- [Source data]:
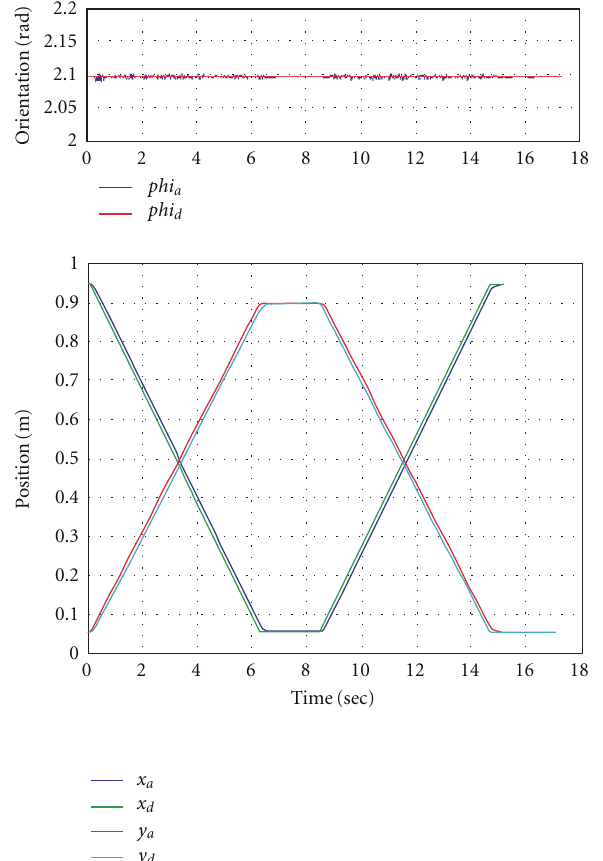
Figure 4: Robot motion test.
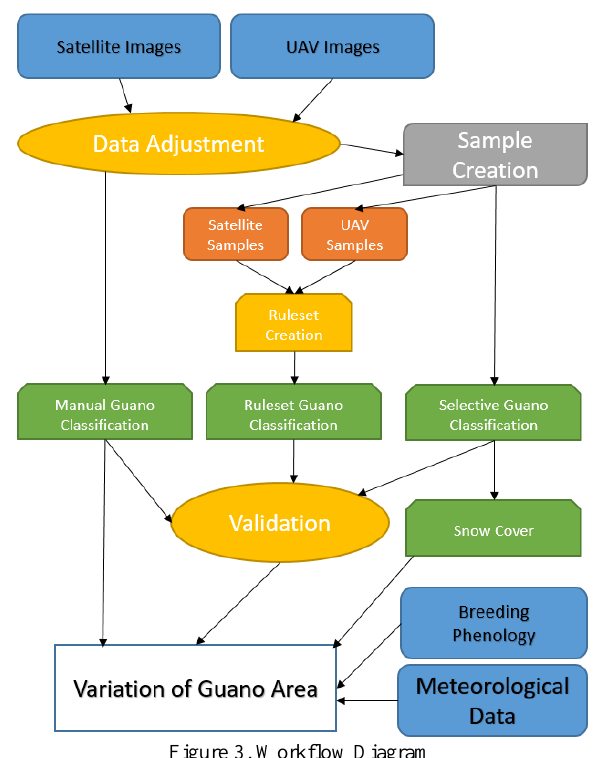
Figure 3. Workflow Diagram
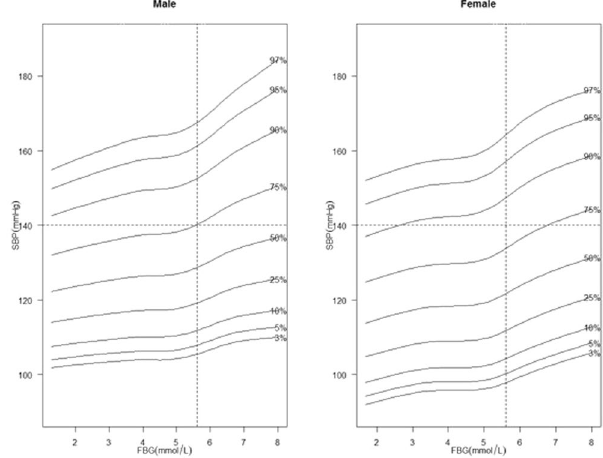
Figure 2. Smoothed SBP percentile curves for males and females.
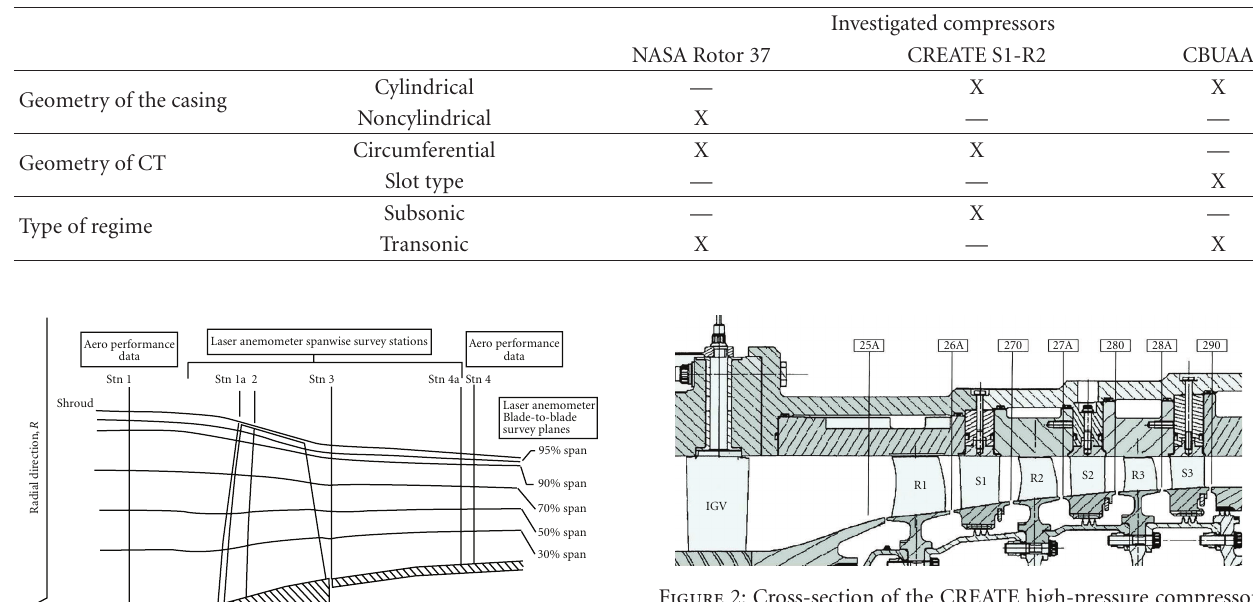
Table 1: Di ff erences between the axial compressors investigated.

- [Work required]: Without the images, write out each line of the data verbatim.

- [Answer to the problem]:
Figure 4: Robot motion test.
Figure 3. Workflow Diagram
Figure 2. Smoothed SBP percentile curves for males and females.
Table 1: Di ff erences between the axial compressors investigated.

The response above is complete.